Am 11. Oktober erklärte die sogenannte CAPSAT-Einheit (Corps d’armée des personnels et des services administratifs et techniques) des Militärs Madagaskars, den Präsidenten nicht weiter zu unterstützen und sich der Gen Z Protestbewegung anzuschließen. Im Anschluss an eine öffentliche Rede des Chefs von CAPSAT, Colonel Michaël Randrianirina, zog die Militäreinheit zum historisch bedeutsamen Platz des 13. Mai in Antananarivo. Sie wurde jubelnd von Demonstrierenden begrüßt. Am gleichen Tag jagte das Militär die Gendarmerie über die Straße der Unabhängigkeit, bevor diese sich weitestgehend friedlich ebenfalls der Protestbewegung anschloss. Im Ausland wurde die Machtübernahme durch das Militär als Staatsstreich wahrgenommen. Gerüchte gingen um, Präsident Rajoelina habe sich in der französischen Botschaft verschanzt.

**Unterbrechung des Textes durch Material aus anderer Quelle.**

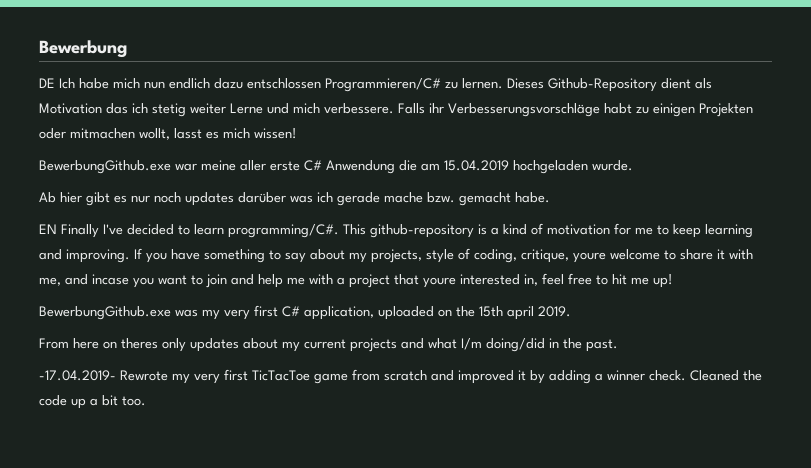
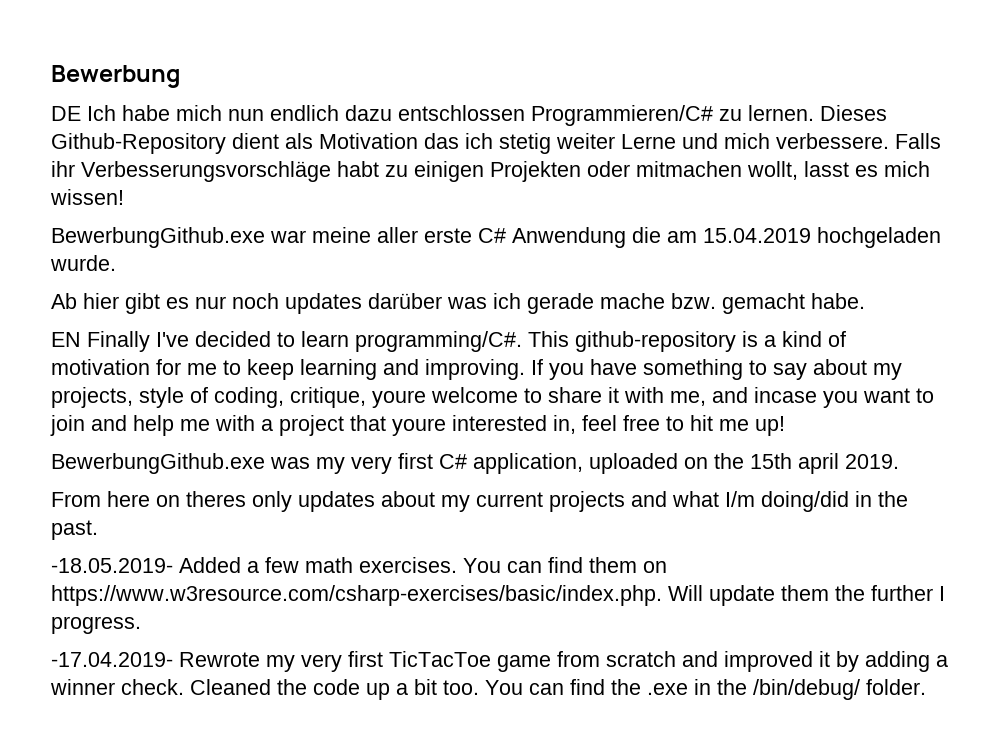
(618, 345) none -> [51,557,667,573] [51,585,945,606] [51,616,141,634] // -18.05.2019- Added a few math exercises. You can find them on https://www.w3resource.com/csharp-exercises/basic/index.php. Will update them the further I progress.
(146, 401) none -> [485,679,926,700] You can find the .exe in the /bin/debug/ folder.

Am 12. Oktober wurde ein Hubschrauber gesichtet, der von Antananarivo zur Insel Nosy Boraha (St. Marie) an der Ostküste Madagaskars unterwegs war. Bereits kurz nach dessen Ankunft nahm ein französisches Militärflugzeug eine Person auf der Insel an Bord und flog diese in Richtung La Réunion außer Landes. Gerüchte machten schnell die Runde, es handele sich dabei um Präsident Rajoelina. Wie später bestätigt wurde, war der Präsident am gleichen Tag tatsächlich zuerst nach La Réunion und schließlich nach Dubai geflohen. Er unterhält dort unter anderem eine Luxusresidenz am berühmten Jumeirah Beach.

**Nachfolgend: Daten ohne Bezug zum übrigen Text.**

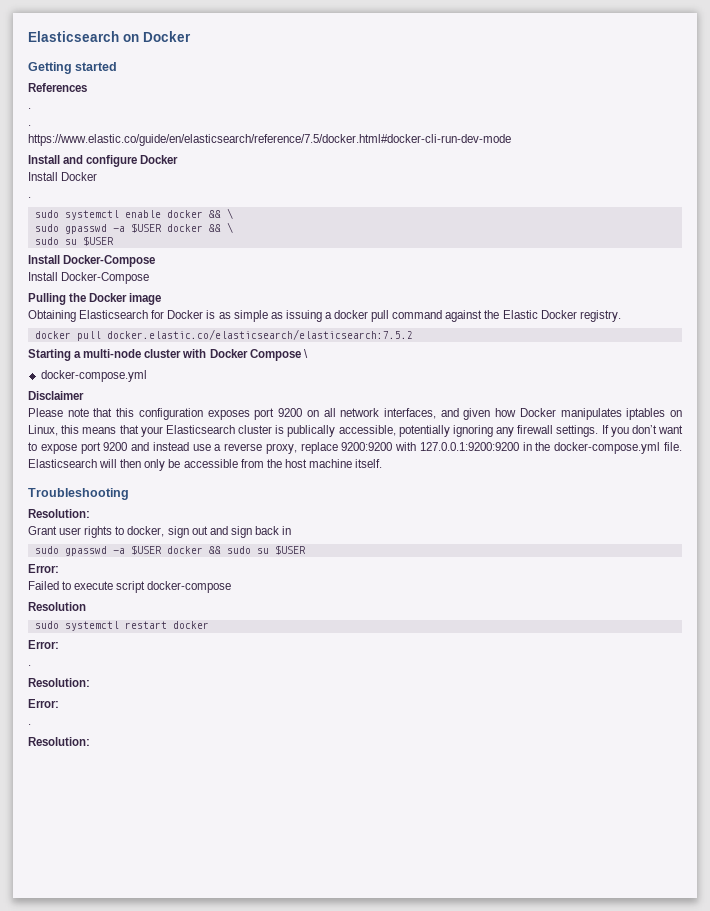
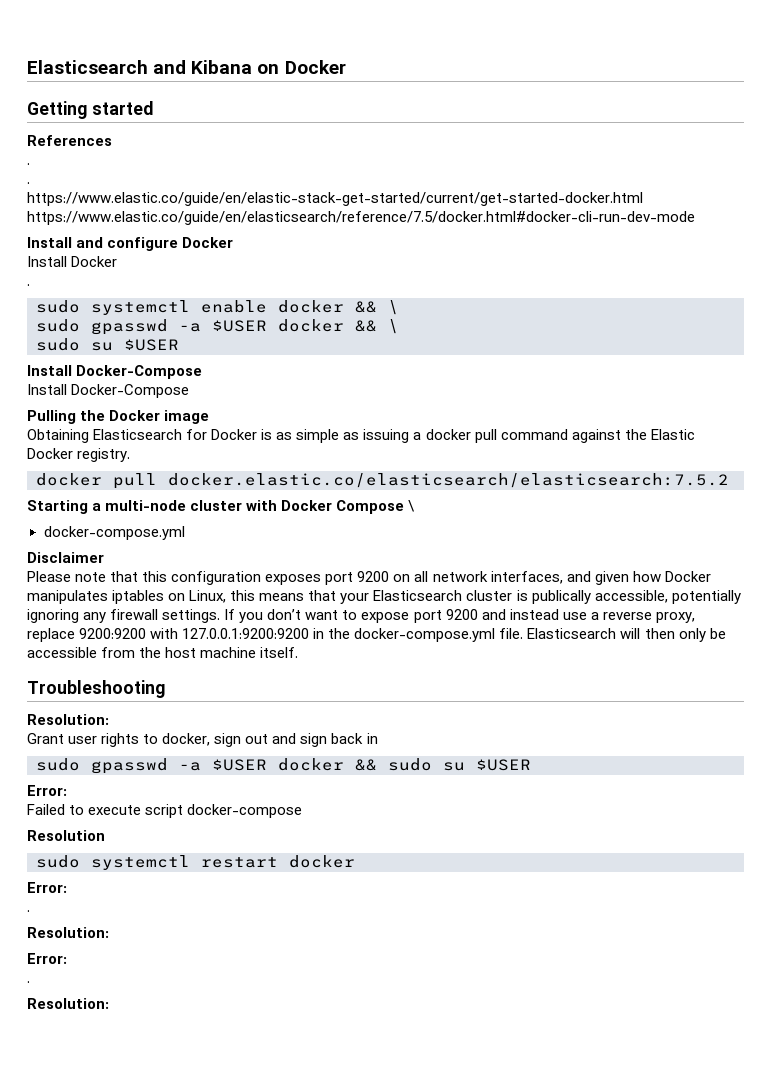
[28,31,119,42] Elasticsearch -> [27,60,253,74] Elasticsearch and Kibana
(31, 125) none -> [27,192,643,206] https://www.elastic.co/guide/en/elastic-stack-get-started/current/get-started-docker.html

Am 14. Oktober stimmte die Nationalversammlung Madagaskars auf einer kurzfristig einberufenen Sondersitzung mit 130 Stimmen und 1 Enthaltung für die Amtsenthebung Rajoelinas. Das madagassische Verfassungsgericht schlug Colonel Michaël Randrianirina als Interimspräsident vor. Der Colonel erklärte, dass alle staatlichen Institutionen mit Ausnahme der Nationalversammlung aufgelöst werden.

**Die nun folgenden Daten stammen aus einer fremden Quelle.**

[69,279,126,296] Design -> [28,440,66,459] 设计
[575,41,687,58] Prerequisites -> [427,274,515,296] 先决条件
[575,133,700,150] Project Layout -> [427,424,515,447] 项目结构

Colonel Randrianirina wurde am 17. Oktober 2025 als Interimspräsident vereidigt. Er soll den Übergang bis zu den nächsten demokratischen Wahlen und damit einer zivilen Regierung gestalten. Bisher kündigte er vor allem an, das Wahlrecht gerechter gestalten zu wollen. Bisher konnten lediglich rund 11 Millionen der knapp 30 Millionen Einwohner Madagaskars überhaupt an Wahlen teilnehmen – in Zukunft soll jeder Madagasse mit einer ID wählen dürfen. Inzwischen wurde dem ehemaligen Präsidenten Rajoelina die madagassische Staatsbürgerschaft entzogen.